Planning your garden so that you’re planting in the right places is important for growing healthy plants, but even so, pests and diseases can scupper your good work. Catching problems early is key to keeping your garden bug-and disease-free. While you’re watering the plants, keep an eye out for brown, curled or discoloured leaves, holes in leaves, or stems that have died.
If you spot a problem, the cause is likely to be one of these:
Environmental conditions The wrong surroundings means plants are stressed.
Pests Slugs, snails and aphids are the most common.
Diseases The most unusual problems and the most difficult to deal with.
IN THE WRONG PLACE
If a plant is too dry it will be the older leaves, not the young fresh ones, that will turn brown and die. If a plant is too wet it may start to rot at the stem and there may be brown or white mould on the stem or leaves. These problems are relatively obvious and easy to deal with.
Other issues may be that the spot is too windy, or there aren’t enough nutrients in the soil. Maybe the dog is sitting on the plants or children are using the leaves for their games. A little detective work should help you discover the problem.
PESTS AND BUGS
Usually these are big enough to be seen. Aphids – green, black or white fly – are large enough to spot, usually on juicy new leaves or stems, while slugs, snails and caterpillars will eat great chunks out of leaves and may even remove the leaf altogether. Then there are vine weevils, which take semi-circular notches out of leaves, and are difficult to catch. It’s important to deal with them though as left unchecked they’ll kill the plants. For the best ways to tackle them, see the box below.
DISEASES
Disease is tricky to spot and deal with so it’s worth eliminating the two previously mentioned causes first. If you think your plant is diseased, it probably has a virus, fungus or bacteria. The most common are things like botrytis and leaf spot.
As a very rough guide, fungus is a mould-like growth that will make the plant look and feel squishy.
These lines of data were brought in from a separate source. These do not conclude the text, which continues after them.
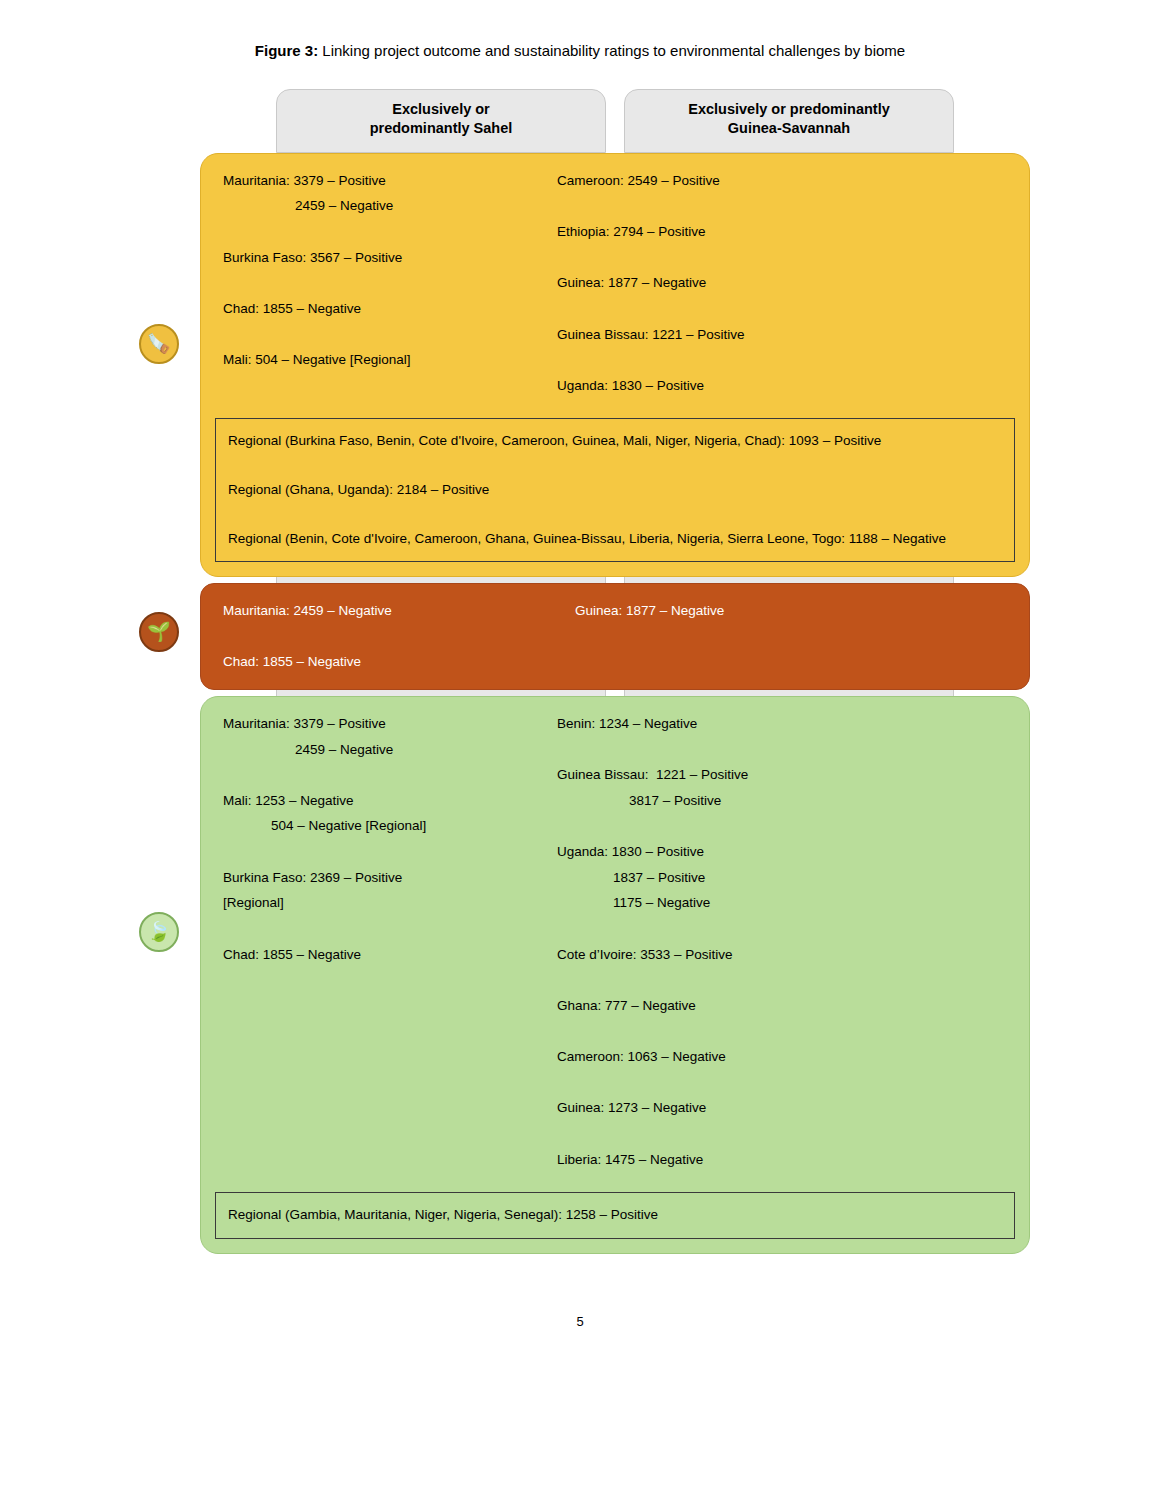Figure 3: Linking project outcome and sustainability ratings to environmental challenges by biome
Exclusively or
predominantly Sahel
Exclusively or predominantly
Guinea-Savannah
🪚
Mauritania: 3379 – Positive
2459 – Negative
Burkina Faso: 3567 – Positive
Chad: 1855 – Negative
Mali: 504 – Negative [Regional]
Cameroon: 2549 – Positive
Ethiopia: 2794 – Positive
Guinea: 1877 – Negative
Guinea Bissau: 1221 – Positive
Uganda: 1830 – Positive
Regional (Burkina Faso, Benin, Cote d'Ivoire, Cameroon, Guinea, Mali, Niger, Nigeria, Chad): 1093 – Positive
Regional (Ghana, Uganda): 2184 – Positive
Regional (Benin, Cote d'Ivoire, Cameroon, Ghana, Guinea-Bissau, Liberia, Nigeria, Sierra Leone, Togo: 1188 – Negative
🌱
Mauritania: 2459 – Negative
Chad: 1855 – Negative
Guinea: 1877 – Negative
🍃
Mauritania: 3379 – Positive
2459 – Negative
Mali: 1253 – Negative
504 – Negative [Regional]
Burkina Faso: 2369 – Positive
[Regional]
Chad: 1855 – Negative
Benin: 1234 – Negative
Guinea Bissau: 1221 – Positive
3817 – Positive
Uganda: 1830 – Positive
1837 – Positive
1175 – Negative
Cote d’Ivoire: 3533 – Positive
Ghana: 777 – Negative
Cameroon: 1063 – Negative
Guinea: 1273 – Negative
Liberia: 1475 – Negative
Regional (Gambia, Mauritania, Niger, Nigeria, Senegal): 1258 – Positive
5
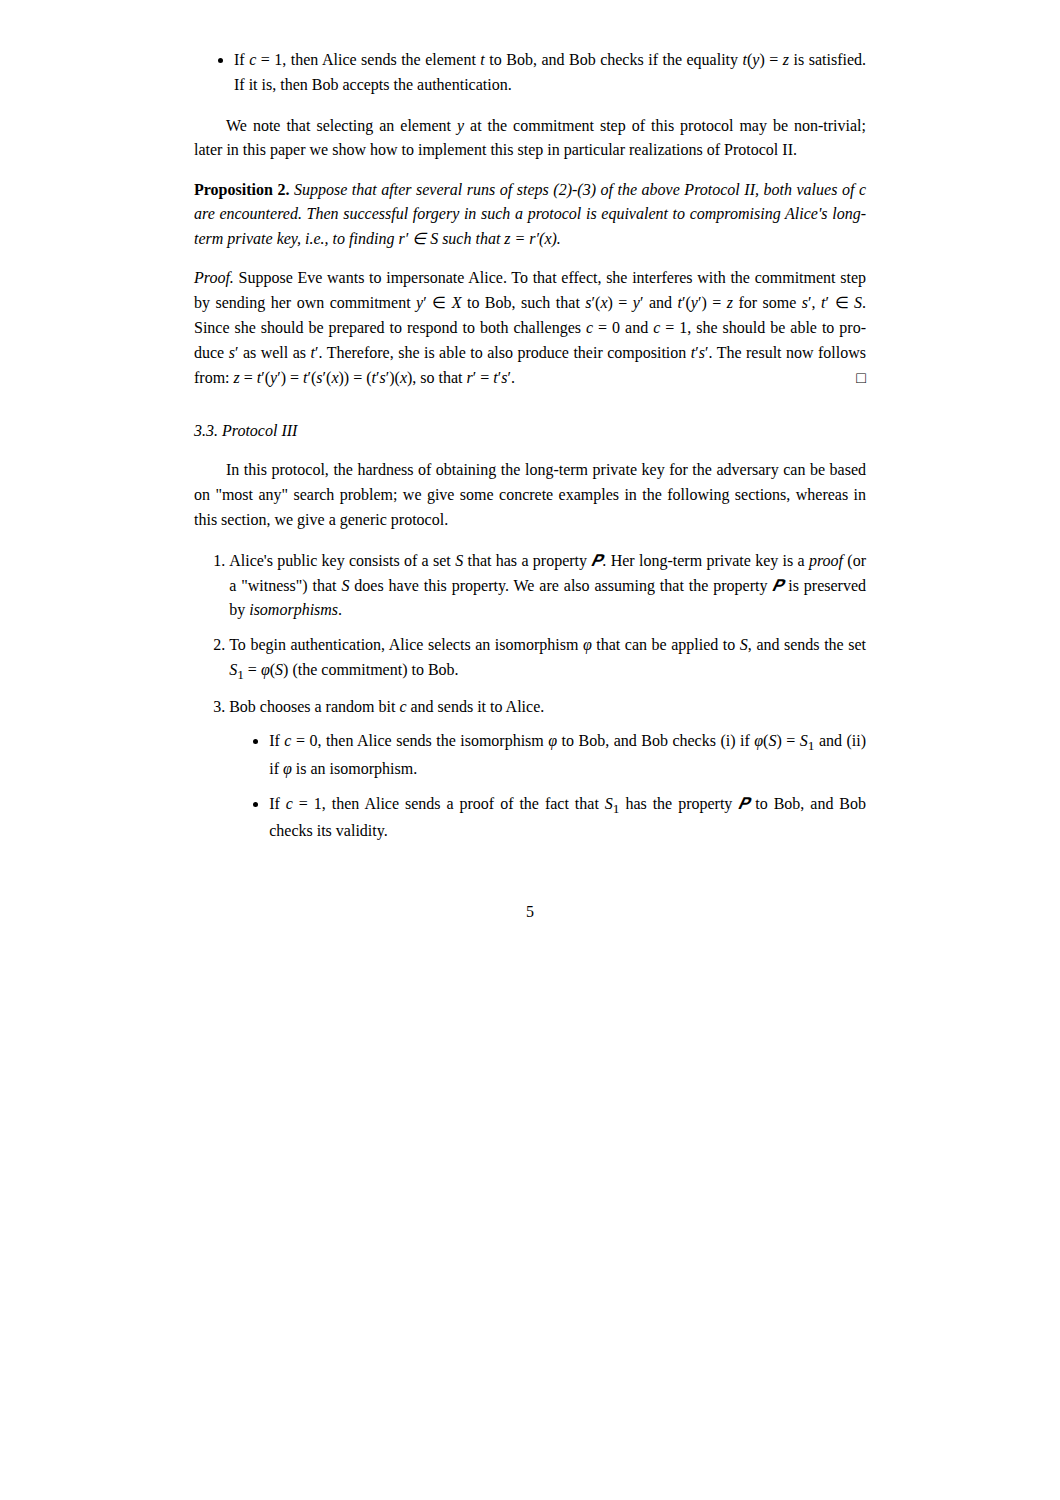If c = 1, then Alice sends the element t to Bob, and Bob checks if the equality t(y) = z is satisfied. If it is, then Bob accepts the authentication.
We note that selecting an element y at the commitment step of this protocol may be non-trivial; later in this paper we show how to implement this step in particular realizations of Protocol II.
Proposition 2. Suppose that after several runs of steps (2)-(3) of the above Protocol II, both values of c are encountered. Then successful forgery in such a protocol is equivalent to compromising Alice's long-term private key, i.e., to finding r′ ∈ S such that z = r′(x).
Proof. Suppose Eve wants to impersonate Alice. To that effect, she interferes with the commitment step by sending her own commitment y′ ∈ X to Bob, such that s′(x) = y′ and t′(y′) = z for some s′, t′ ∈ S. Since she should be prepared to respond to both challenges c = 0 and c = 1, she should be able to produce s′ as well as t′. Therefore, she is able to also produce their composition t′s′. The result now follows from: z = t′(y′) = t′(s′(x)) = (t′s′)(x), so that r′ = t′s′. □
3.3. Protocol III
In this protocol, the hardness of obtaining the long-term private key for the adversary can be based on "most any" search problem; we give some concrete examples in the following sections, whereas in this section, we give a generic protocol.
Alice's public key consists of a set S that has a property 𝑷. Her long-term private key is a proof (or a "witness") that S does have this property. We are also assuming that the property 𝑷 is preserved by isomorphisms.
To begin authentication, Alice selects an isomorphism φ that can be applied to S, and sends the set S1 = φ(S) (the commitment) to Bob.
Bob chooses a random bit c and sends it to Alice.
If c = 0, then Alice sends the isomorphism φ to Bob, and Bob checks (i) if φ(S) = S1 and (ii) if φ is an isomorphism.
If c = 1, then Alice sends a proof of the fact that S1 has the property 𝑷 to Bob, and Bob checks its validity.
5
Bacterial infections show up as brown or black marks or spots, which are the cells dying around the infection. Viruses come from inside the plant so the plant veins will discolour.Remember: mould is fungus, mottling is bacteria, marbling is a virus.
If a leaf looks unlike the others on the plant, especially if it has mottling, mould, or marbling, remove it from the garden (don’t even put it in the compost) and watch out for other leaves going the same way. There are some effective fungicides but for bacteria and viral infections the best treatment is removal.